Segment Start: EXCERPTED TEXT
# Feral Hive in Carport Attic



## Aisha (May 2, 2007)

I posted about this removal earlier. Thanks for the advice! I am removing this hive on Saturday. They are docile and have been there years. The brood nest I can see is on the right side. Seems to be a lot of empty comb. The owner said opossums had been getting into it. 



















I am either going to pop that bottom roof panel out or do a cutout in front and to the right of it. I am afraid if I pop out the "floor" of the hive there might be brace comb that would fall with it and make a mess. 

Any guess on what I'll find behind all that empty comb?


----------



## iddee (Jun 21, 2005)

Personally, I would ten times rather work overhead than under foot. I would remove the ceiling and expose the bottom of the hive. 

Start by removing the comb nearest the outside of the building and work inward. You will have a much better chance of getting the queen. If you work toward the outside of the building, she will move ahead of you and disappear into the side wall.


----------



## Aisha (May 2, 2007)

Thanks, Iddee. I hadn't thought about what end to start on. That makes good sense. I really want to get the queen. 

These combs look like they are ready to jump into my bucket!


----------



## JP (Jul 10, 2005)

I would do like Iddee says & pop the carport ceiling out. The combs don't look like they have much age on them, perhaps the possums ate up an older colony that swarmed out, but Imo, this particular colony according to the pics is less than 2yrs old, quite possibly less than a yr old, lots of light comb here.

Oh, have fun, and take lots of pics.


...JP


----------



## WVbeekeeper (Jun 4, 2007)

Typically bees will not attach the bottom of their comb to anything. There is some comb that got too heavy with honey and fell onto the top of the ceiling. If you could reach in there and cut away the comb which has fallen from the other comb, especially the brood comb, you probably would not tear any of the other comb out when you remove the ceiling of the carport.


----------



## Aisha (May 2, 2007)

WVbeekeeper said:


> If you could reach in there and cut away the comb which has fallen from the other comb, especially the brood comb, you probably would not tear any of the other comb out when you remove the ceiling of the carport.


Thanks, Cass! I got your hinged medium wired frames today and they came in a nick of time. I can't wait to use them.


----------



## Aisha (May 2, 2007)

JP said:


> I Imo, this particular colony according to the pics is less than 2yrs old, quite possibly less than a yr old, lots of light comb here.
> ...JP


I thought the same thing, JP. It looks white and newish. I hope the owner didn't try to put a flea bomb up there. I'll have to ask him directly about that. 

Maybe they just swarmed and this is what's left.


----------



## peggjam (Mar 4, 2005)

If you have access to a long, slim piece of metal, you could slice any brace comb from the ceiling before removing the pannel. Something like a piece of roofing tin, cut down to a long, narrow piece....just a thought.


----------
Segment End: EXCERPTED TEXT
Segment Start: RECORD EXTRACTS
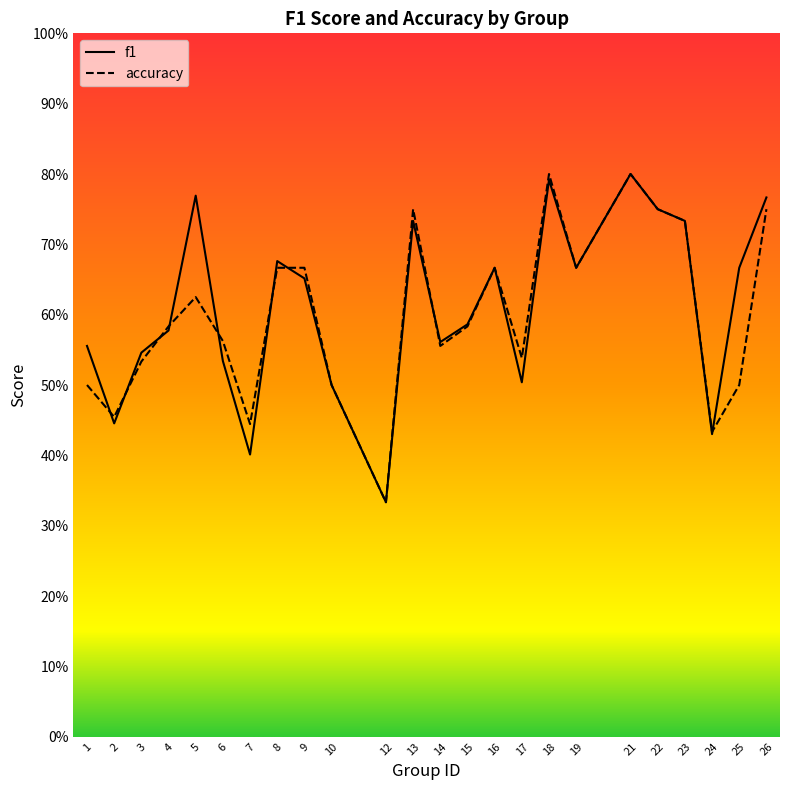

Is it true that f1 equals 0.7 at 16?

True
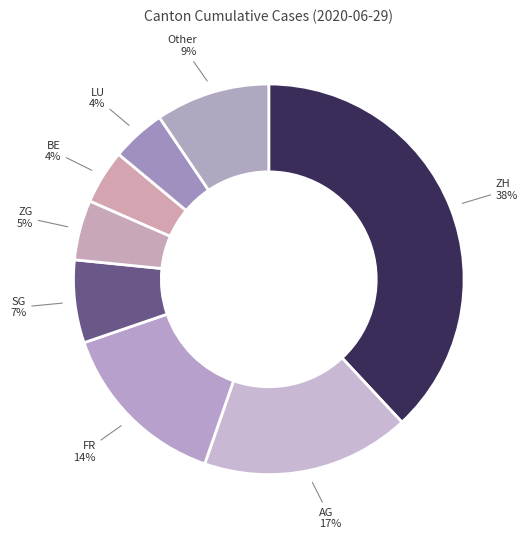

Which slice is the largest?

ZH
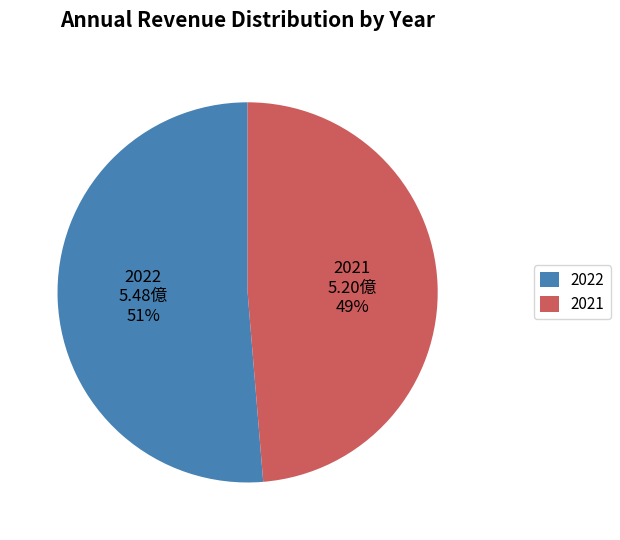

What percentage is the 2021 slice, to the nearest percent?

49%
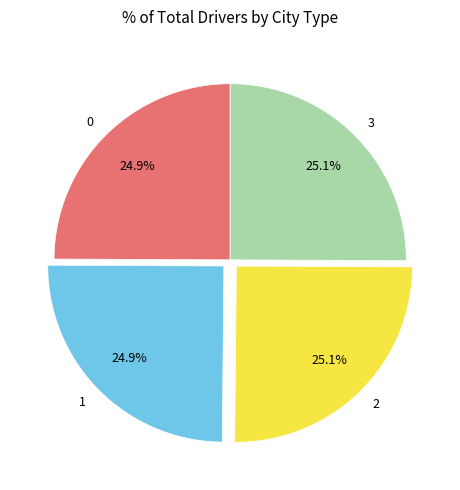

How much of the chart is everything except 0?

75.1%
Segment End: RECORD EXTRACTS
EXERCISE 1: In the carport hive thread, where does iddee say to begin removing comb to have a better chance of getting the queen?
EXERCISE 2: Please return the part of the carport hive thread from "# Feral Hive" up to and including "getting into it.", copied word for word.
The rows above aren't needed for anything here.

OUTPUT 1: With the comb nearest the outside of the building, working inward.

OUTPUT 2:
# Feral Hive in Carport Attic



## Aisha (May 2, 2007)

I posted about this removal earlier. Thanks for the advice! I am removing this hive on Saturday. They are docile and have been there years. The brood nest I can see is on the right side. Seems to be a lot of empty comb. The owner said opossums had been getting into it.